飲食店には1000件超...福島県内で中国発の迷惑電話 処理水抗議か
東京電力福島第1原発で発生する処理水の海洋放出開始後、抗議とみられる電話が相次いでいる問題で、中国から発信されたことを示す国番号「86」で始まる番号からの「迷惑電話」が県内の飲食店や旅館、自治体など幅広い業種で確認され、関係者が対応に苦慮している。県警は26日、知らない電話番号や番号非通知の電話に出ないようにするなどの対応を呼びかけた。
「笑いながら『ショリスイ』『カク』などとまくし立て、最後には怒鳴って切られた。ちゃかしているようだった」。ラーメン店などを展開するエフスリーインク(二本松市)社長の山本一平さん(42)は、日本語を交えて話した男からの電話を振り返る。
処理水の放出開始から一夜明けた25日朝から、店舗に電話がかかってくるようになった。着信拒否を繰り返しても別の番号からかかり続け「1分置きに来た。(累計は)1000件じゃ済まない」。電話が最も多かった福島市の店舗では業務に支障が出ることや来店客への配慮から電話線を抜いたという。26日も朝から電話があり、同様の対応をした。
通常は店の場所や営業時間を尋ねる電話があるためつながらない状態にするのは苦渋の判断だが、山本さんは「相手にしないのが一番。『常磐もの』をおいしく食べるし、福島のおいしい食材をラーメンに使う姿勢は曲げない」と毅然(きぜん)と語った。
一方、県北地方の菓子製造会社には25~26日に複数回、片言の日本語を話す男から「バカヤロウ」などと電話があった。全て「86」で始まる番号で、留守電も入っていた。新型コロナウイルス対策の行動制限が緩和され、店には中国からの予約や問い合わせが実際にあるといい「迷惑電話と決めつけて『86』からの電話に出ないわけにはいかない」(担当者)と思い悩む。

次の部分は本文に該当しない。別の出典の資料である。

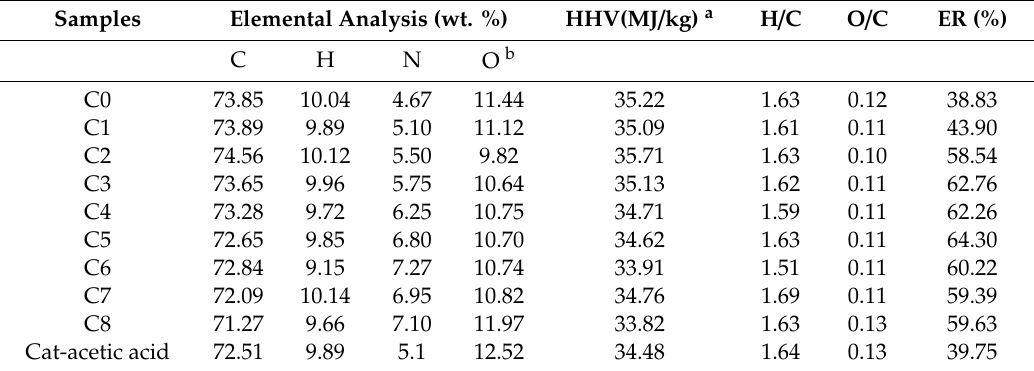
Table 5. Elemental Composition, O / C and H / C Ratios, and Energy Recovery along with consecutive recycling of the aqueous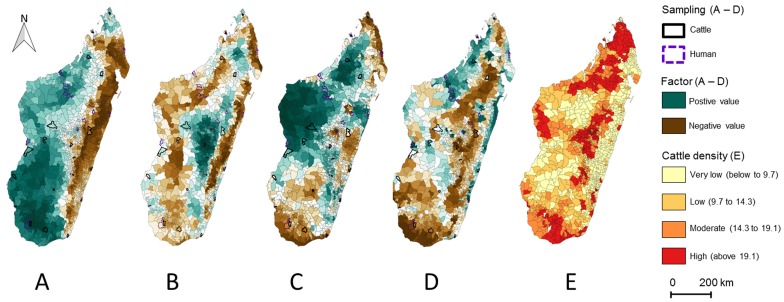
Geographical representation of the MFA factor values and cattle density of the 1,578 Malagasy communes.(A) Factor 1, (B) Factor 2, (C) Factor 3, (D) Factor 4, (E) cattle density categories. For each factor, green colors represent positive values and brown negative values. The darkest colors represent the highest values. Cattle were sampled in communes surrounded in black and human were enrolled in communes surrounded in purple.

相馬市の船橋屋製菓には24日から「86」で始まる番号からの電話が複数回あった。広報担当者は「殺到というほどではないが、履歴を見ると深夜にもかかってきているようだ。やめてほしいの一言だ」と困惑した様子だった。
福島市の木幡浩市長は26日、自身のフェイスブックで、市役所に約200件の「嫌がらせ電話」がかかってきたと明らかにした。小中学校、ホテルや旅館にもあり「多いところは1事業所だけで100件以上」とした。多くが中国の番号だとし、政府に対応を求めた。
県警が注意呼びかけ
県警は、電話がかかってきた人から相談を受け、自治体と連携して実態把握に努めており「必要な調査・捜査を行う」としている。その上で、県民に〈1〉身に覚えのない電話番号や番号非通知の電話には出ない〈2〉固定電話の場合はかかってきた知らない番号を「迷惑電話おことわりサービス」に登録する〈3〉携帯電話の場合は国際電話の受信の一括拒否を設定する―よう促した。